▶ _TASK TO COMPLETE_
Give the passage on decimal constants again from "Note that the casts" up to and including "no idea why.)", substituting "conversions" for "casts".

First things to note:

ConstInt32 has the literal constraint in IL. From ECMA 335, I.8.6.1.2:

The literal constraint promises that the value of the location is actually a fixed value
of a built-in type. The value is specified as part of the constraint. Compilers are
required to replace all references to the location with its value, and the VES therefore
need not allocate space for the location. This constraint, while logically applicable to
any location, shall only be placed on static fields of compound types. Fields that are
so marked are not permitted to be referenced from CIL (they shall be in-lined to their
constant value at compile time), but are available using reflection and tools that
directly deal with the metadata.

Whereas ConstDecimal only has the initonly constraint. Again, from ECMA 335:

The init-only constraint promises (hence, requires) that once the location has been
initialized, its contents never change. Namely, the contents are initialized before any
access, and after initialization, no value can be stored in the location. The contents are
always identical to the initialized value (see §I.8.2.3). This constraint, while logically
applicable to any location, shall only be placed on fields (static or instance) of
compound types.

(Here “compound type” just means “not an array type” – although in quite a confusing manner. I would ignore it if I were you.)

Next, note that there’s an attribute (System.Runtime.CompilerServices.DecimalConstantAttribute – I’ve taken the namespace off in the listing for the sake of readability) applied to the field, which tells anything consuming the assembly that it should be a constant, and what its value is. Indeed, if you’re very careful, you can create your own “constants” like this:

[DecimalConstant((byte)0, (byte)0, (uint)0, (uint)0, (uint) 5)]
public static readonly decimal ConstDecimal;

That field declaration will be treated as a constant in other assembles – but not within the same assembly. So printing ConstDecimal within the same assembly will result in 0 (unless you change it to another value in the static initializer) whereas printing Test.ConstDecimal in a different assembly will result in 5. (It won’t even touch the field at execution time.) I’m sure I can work out some nasty ways of abusing that, if I try hard enough.

Note that the casts to uint are important – if you accidentally call the attribute constructor with a (byte, byte, int, int, int), the compiler doesn’t recognize it. (Interesting, the latter was only introduced in .NET 2.0. I’ve no idea why.)

Amusingly, you can combine the two:

[DecimalConstant((byte)0, (byte)0, (uint)0, (uint)0, (uint) 5)]
public const decimal ConstDecimal = 10;

In this case, the IL contains both DecimalConstant attributes, despite the fact that it’s only legal to apply one. (AllowMultiple is false on its AttributeUsage.) The compiler appears to pick the one specified by the value rather than manually applied, which is slightly disappointing, but of no real importance.

▶ _COLLECTED DATA_
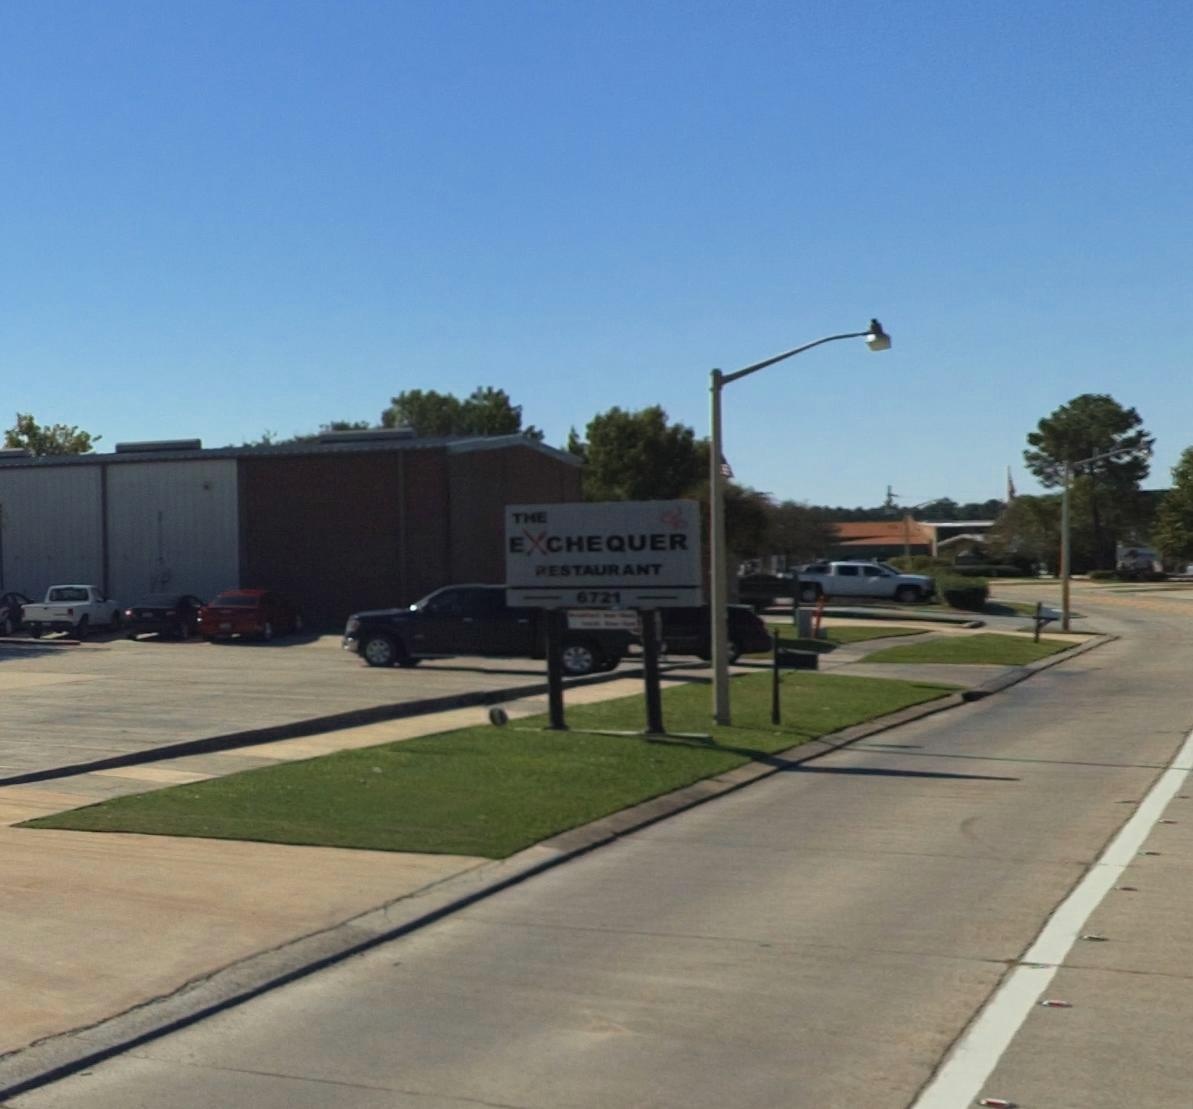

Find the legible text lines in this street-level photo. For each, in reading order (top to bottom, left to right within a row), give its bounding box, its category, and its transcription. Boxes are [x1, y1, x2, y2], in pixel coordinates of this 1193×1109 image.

▶ _THE OUTPUT_
Note that the conversions to uint are important – if you accidentally call the attribute constructor with a (byte, byte, int, int, int), the compiler doesn’t recognize it. (Interesting, the latter was only introduced in .NET 2.0. I’ve no idea why.)